## Text to read
.....
How Amazon SageMaker Processes Training Output - Amazon SageMaker

How Amazon SageMaker Processes Training Output

As your algorithm runs in a container, it generates output including the status of the training job and model and output artifacts. Your algorithm should write this information to the following files, which are located in the container's /output directory. Amazon SageMaker processes the information contained in this directory as follows:

  • /opt/ml/model – Your algorithm should write all final model artifacts to this directory. SageMaker copies this data as a single object in compressed tar format to the S3 location that you specified in the CreateTrainingJob request. If multiple containers in a single training job write to this directory they should ensure no file/directory names clash. SageMaker aggregates the result in a TAR file and uploads to S3 at the end of the training job.

  • /opt/ml/output/data – Your algorithm should write artifacts you want to store other than the final model to this directory. SageMaker copies this data as a single object in compressed tar format to the S3 location that you specified in the CreateTrainingJob request. If multiple containers in a single training job write to this directory they should ensure no file/directory names clash. SageMaker aggregates the result in a TAR file and uploads to S3 at the end of the training job.
.....
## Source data
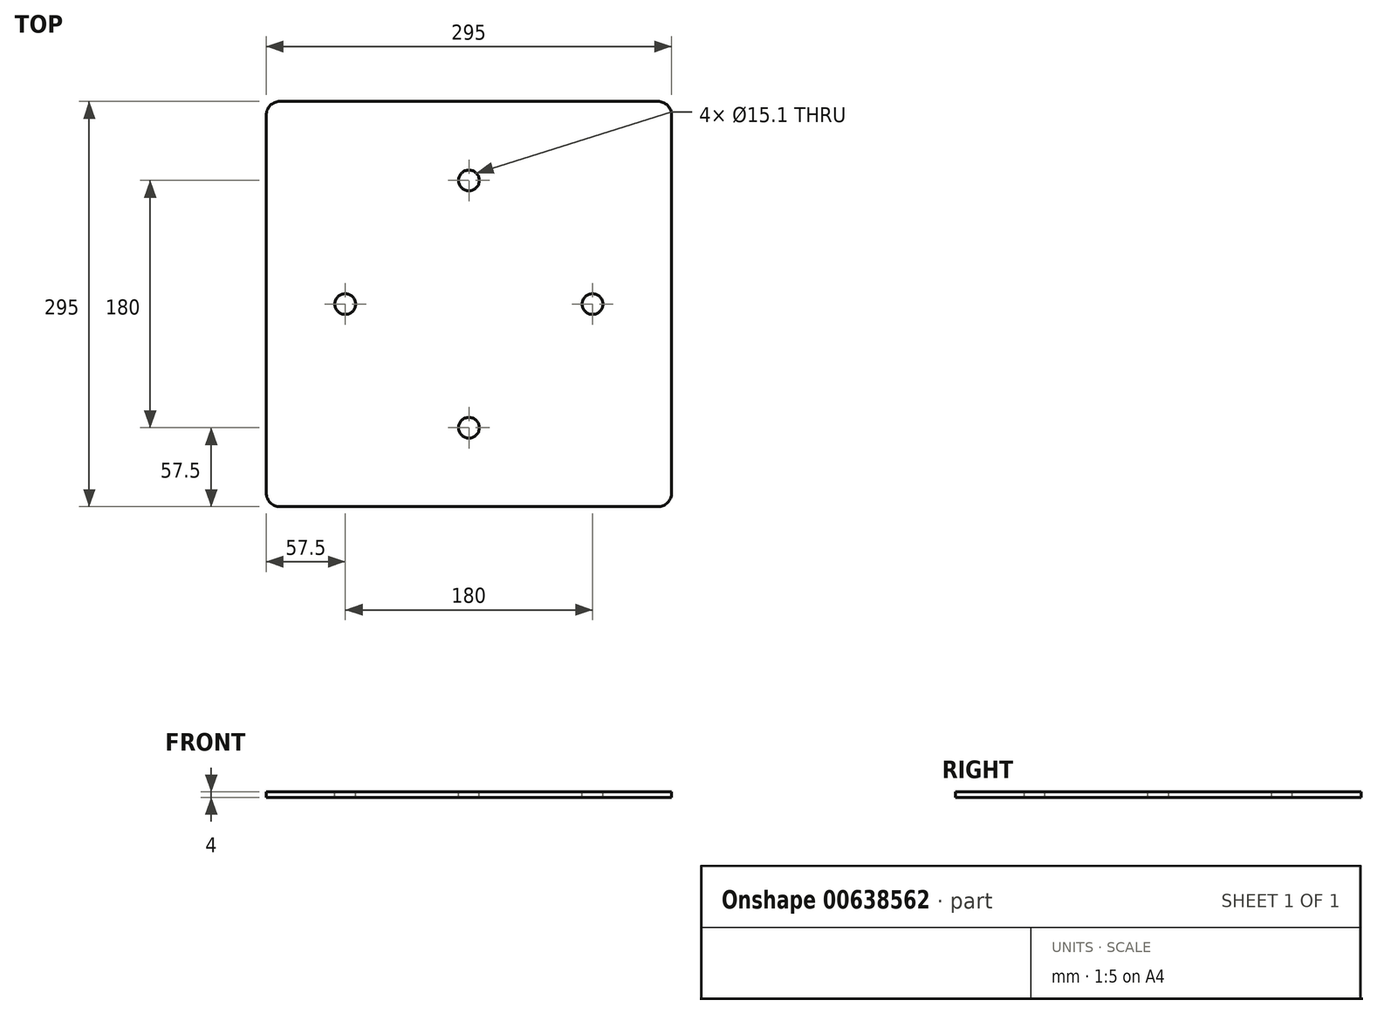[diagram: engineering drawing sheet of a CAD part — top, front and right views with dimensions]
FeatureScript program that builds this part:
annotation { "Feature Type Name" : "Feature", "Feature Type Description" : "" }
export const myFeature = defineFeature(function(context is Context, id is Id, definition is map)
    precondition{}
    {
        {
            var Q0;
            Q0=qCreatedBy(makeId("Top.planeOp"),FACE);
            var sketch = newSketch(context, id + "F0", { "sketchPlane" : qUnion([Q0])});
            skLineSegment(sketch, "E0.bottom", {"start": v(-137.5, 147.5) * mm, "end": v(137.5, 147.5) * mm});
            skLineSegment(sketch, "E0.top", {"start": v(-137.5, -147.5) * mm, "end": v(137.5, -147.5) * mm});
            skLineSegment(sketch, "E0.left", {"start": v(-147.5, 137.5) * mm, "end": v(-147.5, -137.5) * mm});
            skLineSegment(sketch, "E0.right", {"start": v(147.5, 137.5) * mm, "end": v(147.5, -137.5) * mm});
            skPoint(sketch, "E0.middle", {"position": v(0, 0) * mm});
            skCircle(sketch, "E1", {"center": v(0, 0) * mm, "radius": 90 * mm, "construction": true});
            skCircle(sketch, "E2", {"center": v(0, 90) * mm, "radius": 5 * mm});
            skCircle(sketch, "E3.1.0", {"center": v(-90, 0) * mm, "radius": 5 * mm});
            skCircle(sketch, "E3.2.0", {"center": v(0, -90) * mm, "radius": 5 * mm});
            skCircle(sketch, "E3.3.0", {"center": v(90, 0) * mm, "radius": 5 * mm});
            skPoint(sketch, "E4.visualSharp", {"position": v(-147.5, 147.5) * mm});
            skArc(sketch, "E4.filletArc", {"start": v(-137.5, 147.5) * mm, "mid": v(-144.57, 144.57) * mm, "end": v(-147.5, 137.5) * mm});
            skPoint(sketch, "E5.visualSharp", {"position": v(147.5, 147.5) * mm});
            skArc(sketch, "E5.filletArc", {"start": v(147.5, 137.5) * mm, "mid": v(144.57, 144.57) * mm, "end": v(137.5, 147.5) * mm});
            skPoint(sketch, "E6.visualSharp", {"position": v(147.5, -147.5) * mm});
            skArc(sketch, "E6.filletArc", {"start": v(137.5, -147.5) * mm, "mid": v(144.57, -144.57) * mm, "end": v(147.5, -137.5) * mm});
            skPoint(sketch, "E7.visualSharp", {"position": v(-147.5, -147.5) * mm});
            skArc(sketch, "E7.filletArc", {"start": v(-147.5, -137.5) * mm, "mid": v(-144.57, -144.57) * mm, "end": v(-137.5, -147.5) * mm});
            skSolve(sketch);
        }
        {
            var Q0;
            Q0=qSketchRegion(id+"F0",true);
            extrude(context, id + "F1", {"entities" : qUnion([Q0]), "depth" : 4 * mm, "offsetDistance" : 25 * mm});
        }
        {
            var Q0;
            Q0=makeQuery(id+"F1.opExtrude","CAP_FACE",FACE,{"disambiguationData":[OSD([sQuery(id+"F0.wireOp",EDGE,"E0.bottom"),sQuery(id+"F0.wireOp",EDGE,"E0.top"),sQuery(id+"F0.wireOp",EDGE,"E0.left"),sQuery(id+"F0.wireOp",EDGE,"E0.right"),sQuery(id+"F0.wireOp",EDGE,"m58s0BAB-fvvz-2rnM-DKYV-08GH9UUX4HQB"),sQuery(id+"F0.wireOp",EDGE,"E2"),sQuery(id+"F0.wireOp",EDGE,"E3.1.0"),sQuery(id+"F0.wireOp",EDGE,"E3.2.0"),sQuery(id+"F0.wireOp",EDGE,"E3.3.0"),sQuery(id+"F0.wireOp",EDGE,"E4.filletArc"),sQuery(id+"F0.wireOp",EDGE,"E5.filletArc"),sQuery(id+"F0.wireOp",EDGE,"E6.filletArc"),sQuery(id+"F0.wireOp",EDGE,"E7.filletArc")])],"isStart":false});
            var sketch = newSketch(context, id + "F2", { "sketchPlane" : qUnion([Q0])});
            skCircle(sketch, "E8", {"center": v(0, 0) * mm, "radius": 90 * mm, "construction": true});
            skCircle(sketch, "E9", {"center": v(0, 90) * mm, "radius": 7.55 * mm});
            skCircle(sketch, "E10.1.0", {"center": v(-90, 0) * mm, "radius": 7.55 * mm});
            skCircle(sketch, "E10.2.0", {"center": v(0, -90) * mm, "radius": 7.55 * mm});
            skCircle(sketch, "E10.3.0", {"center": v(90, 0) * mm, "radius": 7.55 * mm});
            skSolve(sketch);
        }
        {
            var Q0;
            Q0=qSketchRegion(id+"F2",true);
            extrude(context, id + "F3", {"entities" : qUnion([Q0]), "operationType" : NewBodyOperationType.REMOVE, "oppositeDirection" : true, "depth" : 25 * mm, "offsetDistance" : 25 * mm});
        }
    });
.....
## Goals
1. Do these statements agree with the SageMaker training output text? (a) SageMaker uploads the result for /opt/ml/model to S3 at the end of the training job. (b) Final model artifacts belong in /opt/ml/output/data. (c) SageMaker copies the data from /opt/ml/output/data as many separate files. For each, answer yes or no and quote the deciding words.
2. Pull out every line of the records that contains the string "position", and treat uppercase and lowercase as different.

## Solutions to the exercise
1.
(a) Yes: "SageMaker aggregates the result in a TAR file and uploads to S3 at the end of the training job."
(b) No: "/opt/ml/model – Your algorithm should write all final model artifacts to this directory."
(c) No: "SageMaker copies this data as a single object in compressed tar format"

2.
            skPoint(sketch, "E0.middle", {"position": v(0, 0) * mm});
            skPoint(sketch, "E4.visualSharp", {"position": v(-147.5, 147.5) * mm});
            skPoint(sketch, "E5.visualSharp", {"position": v(147.5, 147.5) * mm});
            skPoint(sketch, "E6.visualSharp", {"position": v(147.5, -147.5) * mm});
            skPoint(sketch, "E7.visualSharp", {"position": v(-147.5, -147.5) * mm});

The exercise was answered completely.